What a depressing and saddening state of affairs.

Comments

  1. iknklast says

    Living only for the world to come is responsible for a great many of history’s worst moments. It is much easier to erase people, as in the various holy crusades and inquisitions, if you believe that this world doesn’t matter. It is much easier to pollute the water, the sky, and the soil if you believe that this life doesn’t matter. And it’s easier to accept the oppression of groups of people, whether by race, gender, or color, or simply by less education and income, if you believe that the last will be first in heaven.

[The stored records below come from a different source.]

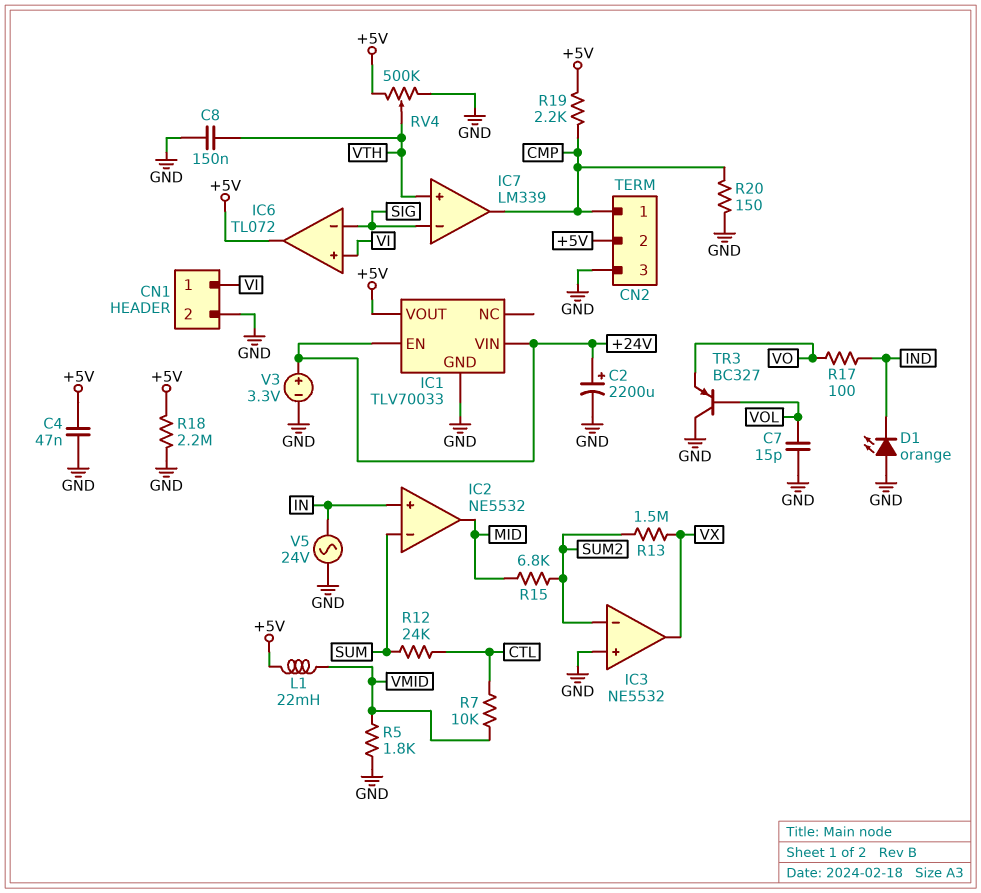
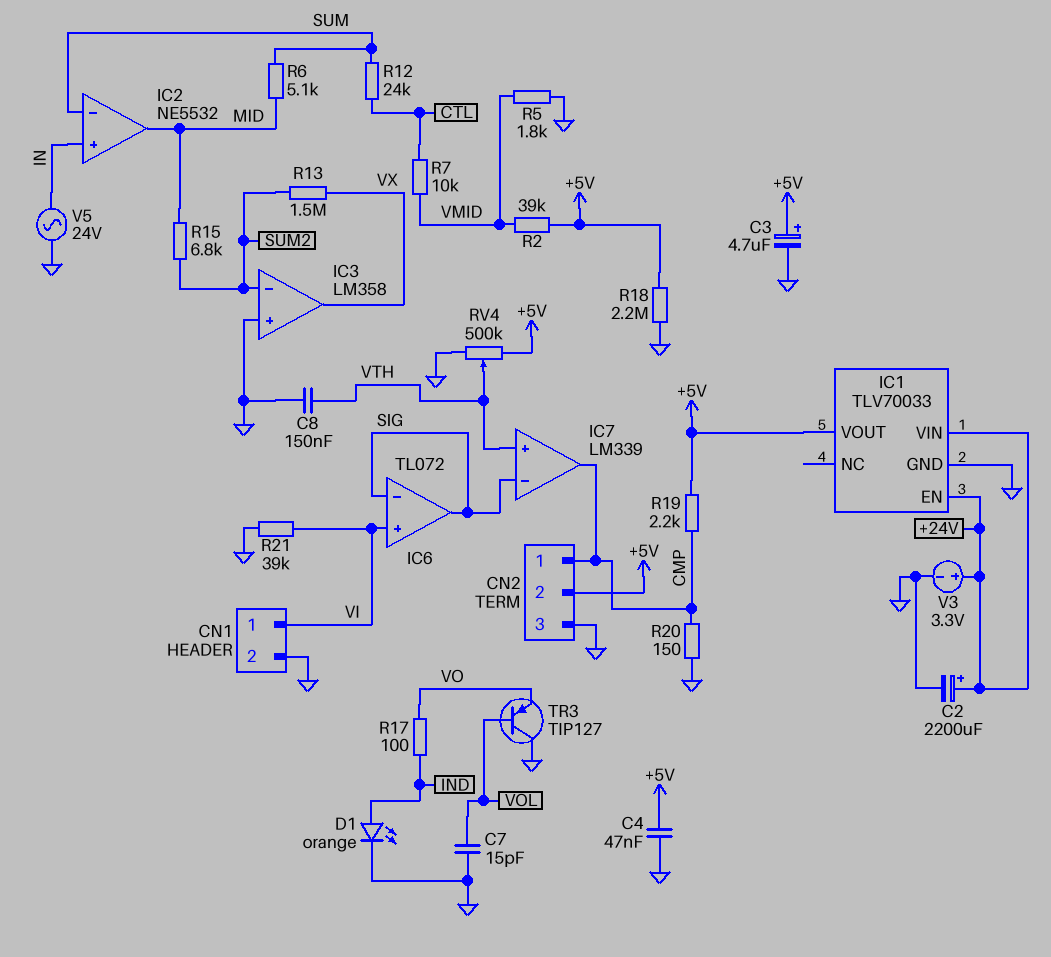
C3: none -> 4.7uF (plus +5V, minus GND)
D1: LED orange (A GND, K IND) -> LED orange (A IND, K GND)
IC3: NE5532 -> LM358
IC6 pin out: +5V -> SIG
L1: 22mH (+5V, VMID) -> none
R2: none -> 39k (+5V, VMID)
R6: none -> 5.1k (MID, SUM)
R21: none -> 39k (GND, VI)
TR3: PNP BC327 (B VOL, C GND, E VO) -> PNP TIP127 (B VOL, C GND, E VO)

    Too many of my liberal friends think the anti-materialist creed is wonderful. I think that’s because we so often use materialism as a synonym for consumerism that the other meaning, that of being grounded in the material world, has gotten lost.

  2. arthur says

    Adam Curtis made a mesmerizing film for the BBC, shown earlier this year, about the spread of radical Islam from Saudi and its devastating impact on modern Afghanistan. It’s called Bitter Lake, named after the place where FDR met Saudi leaders to hammer out a deal for oil at the end of WWII.

    Part One here:

    http://www.dailymotion.com/video/x2hdcji

  3. rjw1 says

    What a strange paradox, a theocratic culture that’s also extremely materialistic, I doubt that the Saudi oligarchy, unlike the Puritans, is considering the ‘Beyond’ at all.

    @1iknklast

    Neither the Crusaders nor the the Inquisitors were living ‘only for the world to come’, their agendas were purely material— for the Crusaders conquest and plunder and for the Inquisitors, the protection of the theocracy they belonged to and its material benefits.

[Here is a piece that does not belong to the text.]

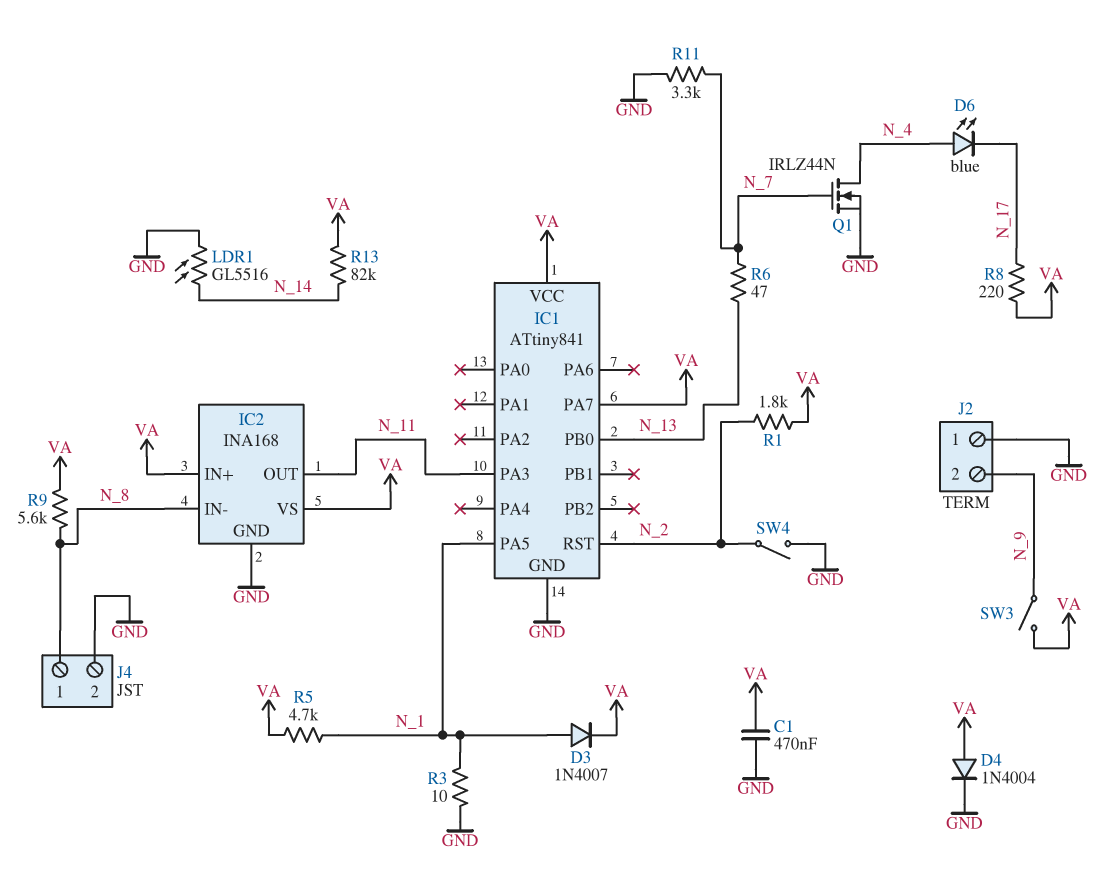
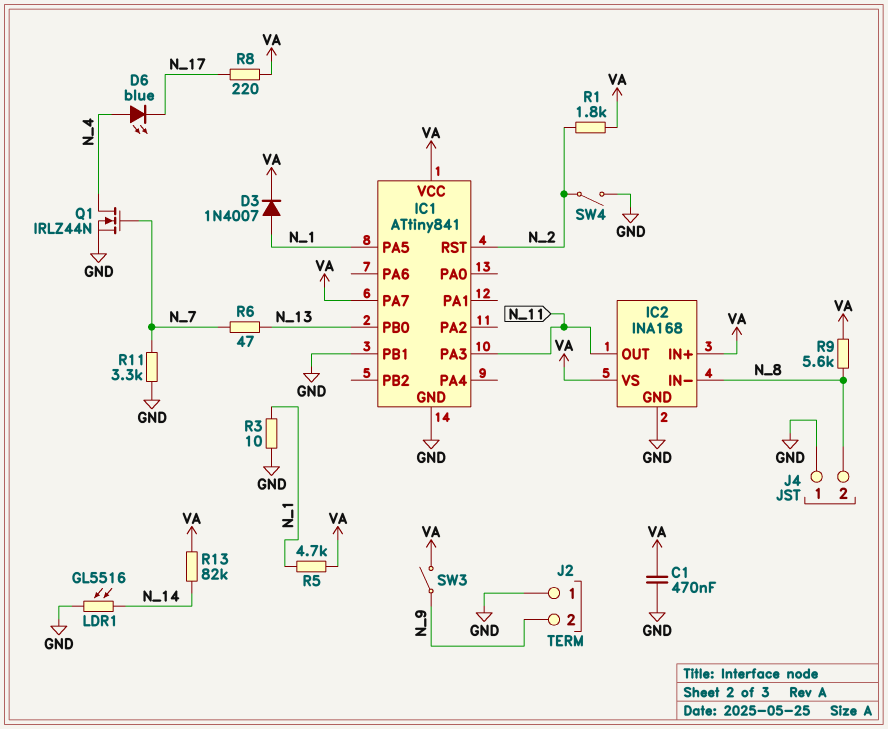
D4: diode 1N4004 (A VA, K GND) -> none
IC1 pin PB1: none -> GND
J4 pin 1: N_8 -> GND
J4 pin 2: GND -> N_8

    Those who live for the ‘Beyond’ usually retreat to a cave somewhere.

  4. iknklast says

    rjw1 – I realize that one of the motivations behind the Crusades and Inquisitions was material; however, not everyone was in it for material reasons, and like with any other war, having that “doing God’s work” can bring in a lot of people who don’t really benefit materially.

  5. rjw1 says

    @4 iknklast

    “not everyone was in it for material reasons,”

    Agreed, however regardless of the pious Christian sentiments they expressed, I doubt that spiritual concerns were really a consideration for the great majority of those Europeans who participated in the invasions and conquests around the world after 1500. Also Islam was essentially a theological justification for Arab imperialism, in the final analysis, except for a few ‘holy fools’, it’s all about money.

    I’ll bet that the Kaaba survives, it’s a nice little earner for the Saudi oligarchy.

  6. Pierce R. Butler says

    No wonder the hardcore Islamists don’t understand the fuss about their destruction of Bamiyan, or Timbuktu, or Palmyra, or …

  7. guest says

    Thank you arthur! I really admire Adam Curtis’s work, and I hadn’t seen this one (just sat and watched it this afternoon)–he really is a genius at putting the pieces of the story together, and his found footage is amazing. The Afghan hound clip was inspired.

  8. johnthedrunkard says

    Wahhabism would be an historical footnote, an obscure 18th century heresy, except for its unholy alliance with the Saud clan/gang/’family;’ the flood of oil money; and its control of the holy city.

    To sustain their idolatrous obsession with the Quran, the Wahhabis are compelled to make war on the whole concept of time and history. They are perfectly satisfied to destroy every achievement of all humanity, in order to preserve their bizarre dream-world.

    In one of Warraq’s books, I can’t recall which without some digging, after quoting a number of Muslim scholars dismissing of Wahhabism in its early years, he gives an illustration: During the Serb war against Bosnian and Albanian Muslims, ‘help’ arrived at several villages in the form of teams of Saudi thugs. Their FIRST action in the face of imminent military threat, was to destroy the tombstones in each town.

    For the local Muslims, these markers were hugely important, a record of their presence on that land for many centuries. For the Wahhabis, they were idols to be erased. According to Warraq, the local people were outraged and put a stop to these capers.

    But the example speaks volumes about what really counts to the ‘Islamic’ elite in Saudi Arabia.